**** CUPLIKAN HALAMAN

Ada cara tersendiri yang dilakukan oleh Takmir Masjid Al-Muharram, Brajan, Tamantirto, Kasihan, Bantul untuk membantu warga sekitar yang membutuhkan. Yakni dengan melakukan sedekah sampah.
Kegiatan ini diinisiasi oleh Ketua Takmir Masjid Al-Muharram Ananto Isworo. Gerakan ini yakni mengumpulkan sampah kemudian menjualnya dan hasilnya untuk membiayai anak kurang mampu hingga orang sakit di sekitar Masjid.
Ananto Isworo menjelaskan, gerakan sedekah sampah muncul pada Juli 2013. Saat itu Ananto memiliki keprihatinan ketika buka puasa pasti menimbulkan sampah di mana-mana dan tidak terkelola.
SCROLL TO CONTINUE WITH CONTENT
"Padahal itu semua masih bisa dikelola dengan baik, maka kemudian muncul ide untuk mengelola sampah bekas sisa makanan buka puasa," katanya kepada detikJogja di kediamannya, Brajan, Kasihan, Bantul, Sabtu (22/2/2025).
Alhasil, pria kelahiran 1977 ini mulai mengumpulkan sampah dan memilahnya sendiri. Teknisnya, sampah menjalani pemilahan hingga menjadi dua jenis yakni sampah organik dan non organik.

********

• YANG ANDA KERJAKAN: Sambung kembali tulisan tentang sedekah sampah di Masjid Al-Muharram, mulai setelah kalimat terakhir yang ditampilkan.

**** CUPLIKAN DATA

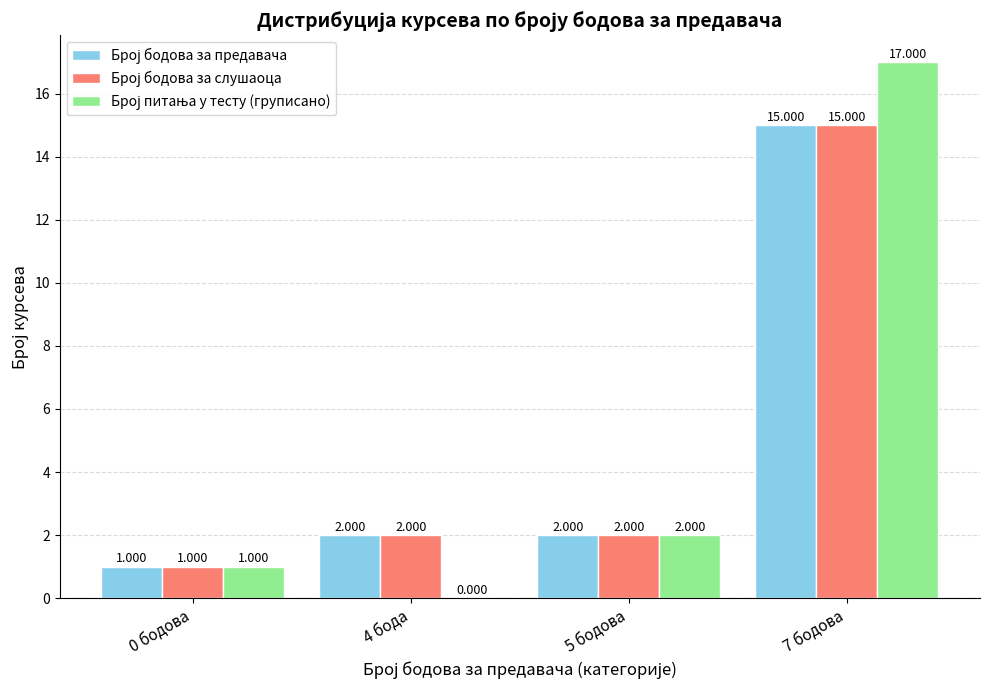

What is the difference between the second highest and minimum values in the Број бодова за слушаоца series?

1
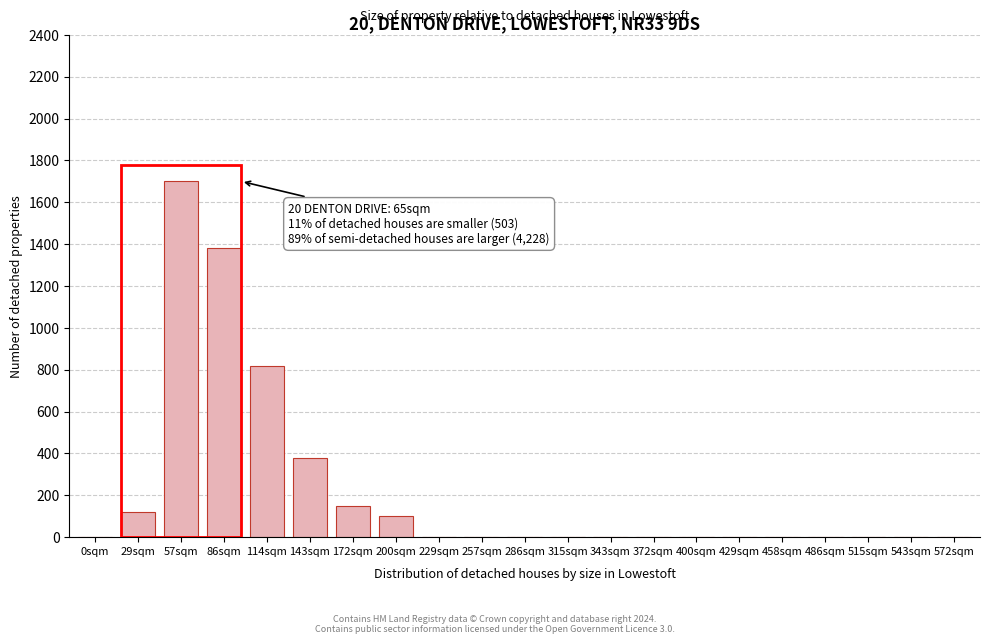

Reading left to right, transcribe all the data shown in this chart.

0sqm=0	29sqm=120	57sqm=1700	86sqm=1380	114sqm=820	143sqm=380	172sqm=150	200sqm=100	229sqm=0	257sqm=0	286sqm=0	315sqm=0	343sqm=0	372sqm=0	400sqm=0	429sqm=0	458sqm=0	486sqm=0	515sqm=0	543sqm=0	572sqm=0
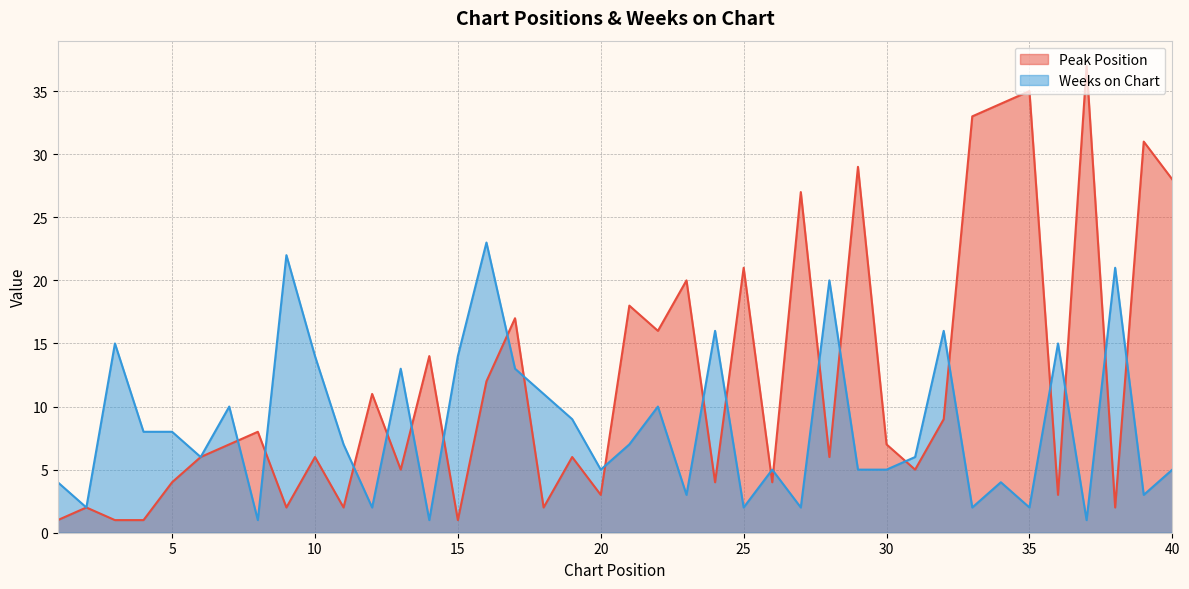

Where do Peak Position and Weeks on Chart first cross each other?

7 and 8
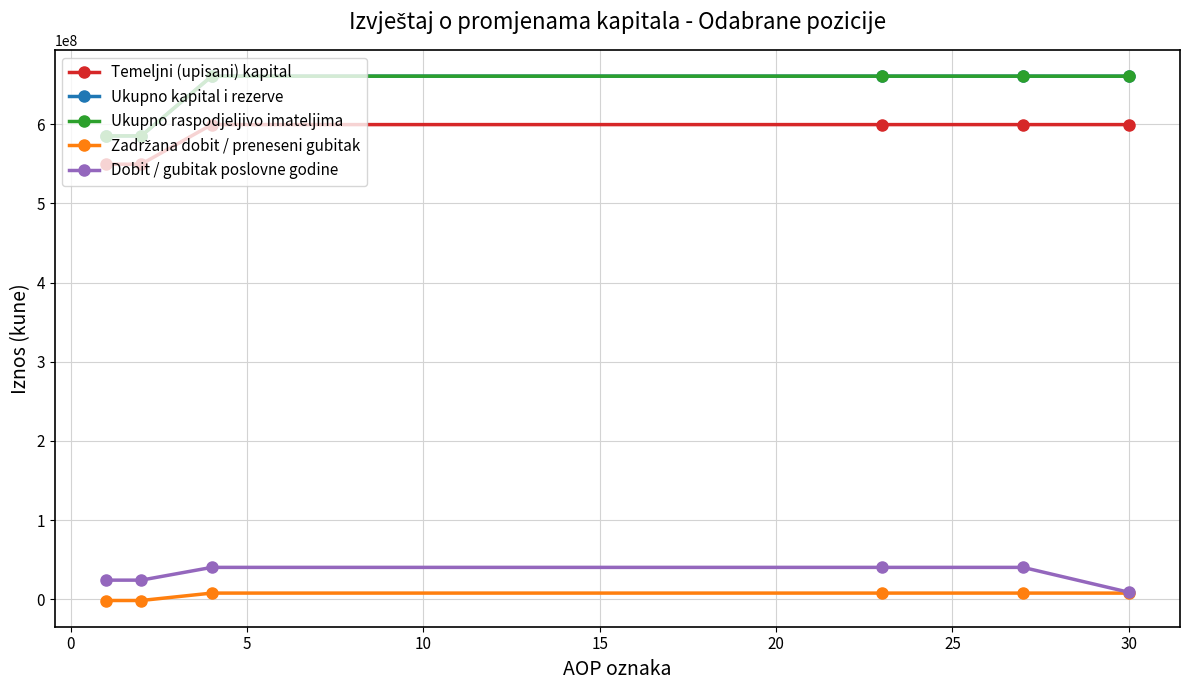

Is this an area chart (filled region under the line)?

No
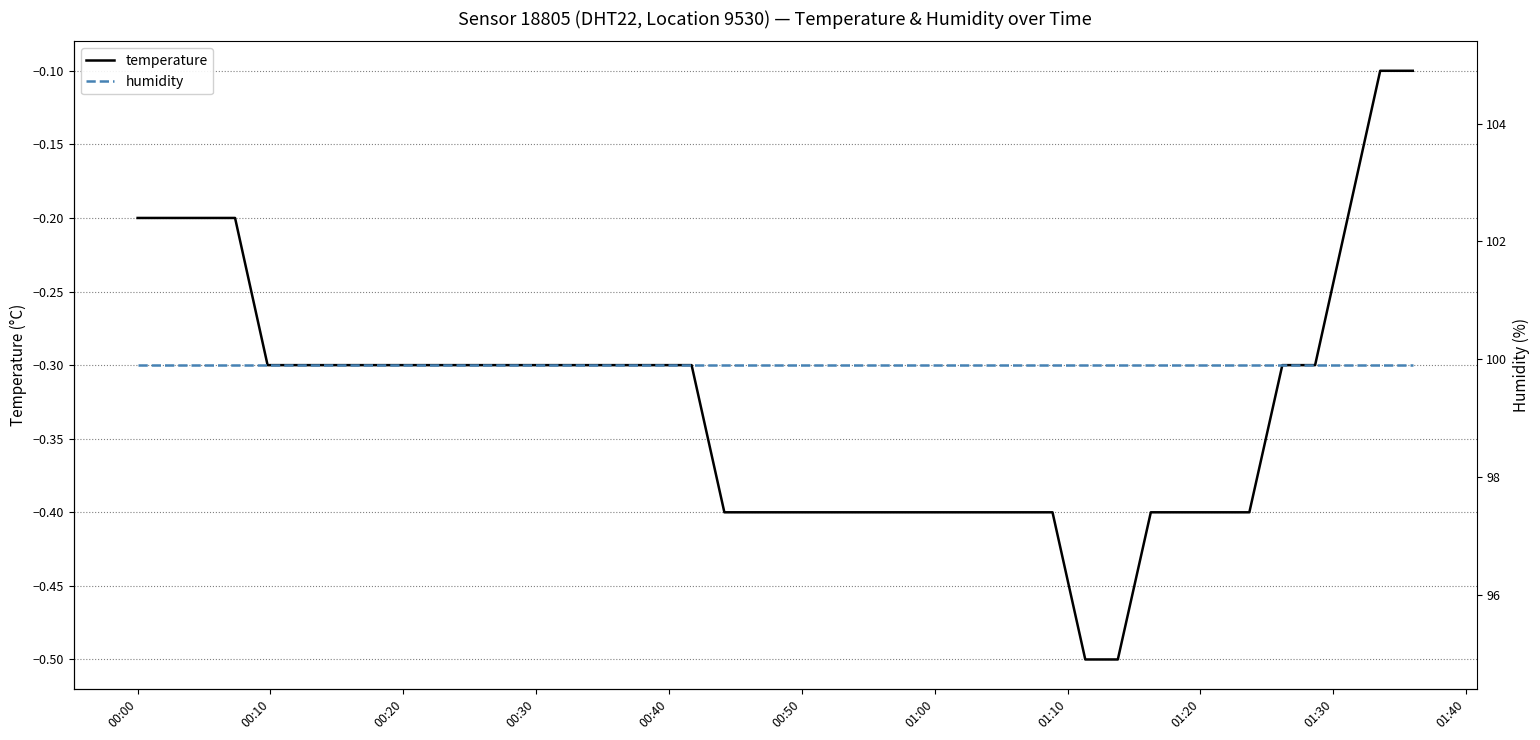

Which series has the largest range (max minus min)?

temperature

********

• HASIL TUGAS:
"Yang organik akhirnya bisa dimanfaatkan oleh warga untuk pakan ternak. Akhirnya kegiatan itu bergulir menjadi program utama dari Masjid Al-Muharram, Brajan yaitu mengumpulkan sampah nonorganik untuk bisa menjadi nilai sedekah," ucapnya.
![]() |
Hal tersebut berlanjut dengan pengambilan sedekah sampah dua kali di Ahad pertama dan ketiga setiap bulannya dari pukul 08.00-12.00 WIB. Nantinya relawan berkeliling mengambil sampah baik di Brajan dan sekitarnya, meski ada pula masyarakat yang datang ke Masjid untuk menyerahkan sampah. Sampah-sampah yang terkumpul selanjutnya dijual
Uang Hasil Sampah untuk Bantu Warga
Mengenai uang hasil penjualan sampah, pria murah senyum ini mengaku langsung menyalurkan ke masyarakat di hari yang sama. Menurut Ananto, semua itu agar masyarakat bisa segera merasakan manfaat dari sedekah sampah yang saat ini lebih fokus ke sampah nonorganik.
"Seperti masyarakat yang putra putrinya ada masalah biaya sekolah bisa langsung kita bantu. Lalu ada warga kekurangan secara ekonomi kita bisa bantu, kalau ada yang sakit kita kasih Rp 500 ribu sekali opname," ujarnya.
Ananto menambahkan, bahwa akan terus melakukan gerakan tersebut bahkan jika perlu semua Masjid bisa mengadopsi gerakan tersebut. Mengingat dari sampah mampu membantu masyarakat sekitar yang betul-betul membutuhkan.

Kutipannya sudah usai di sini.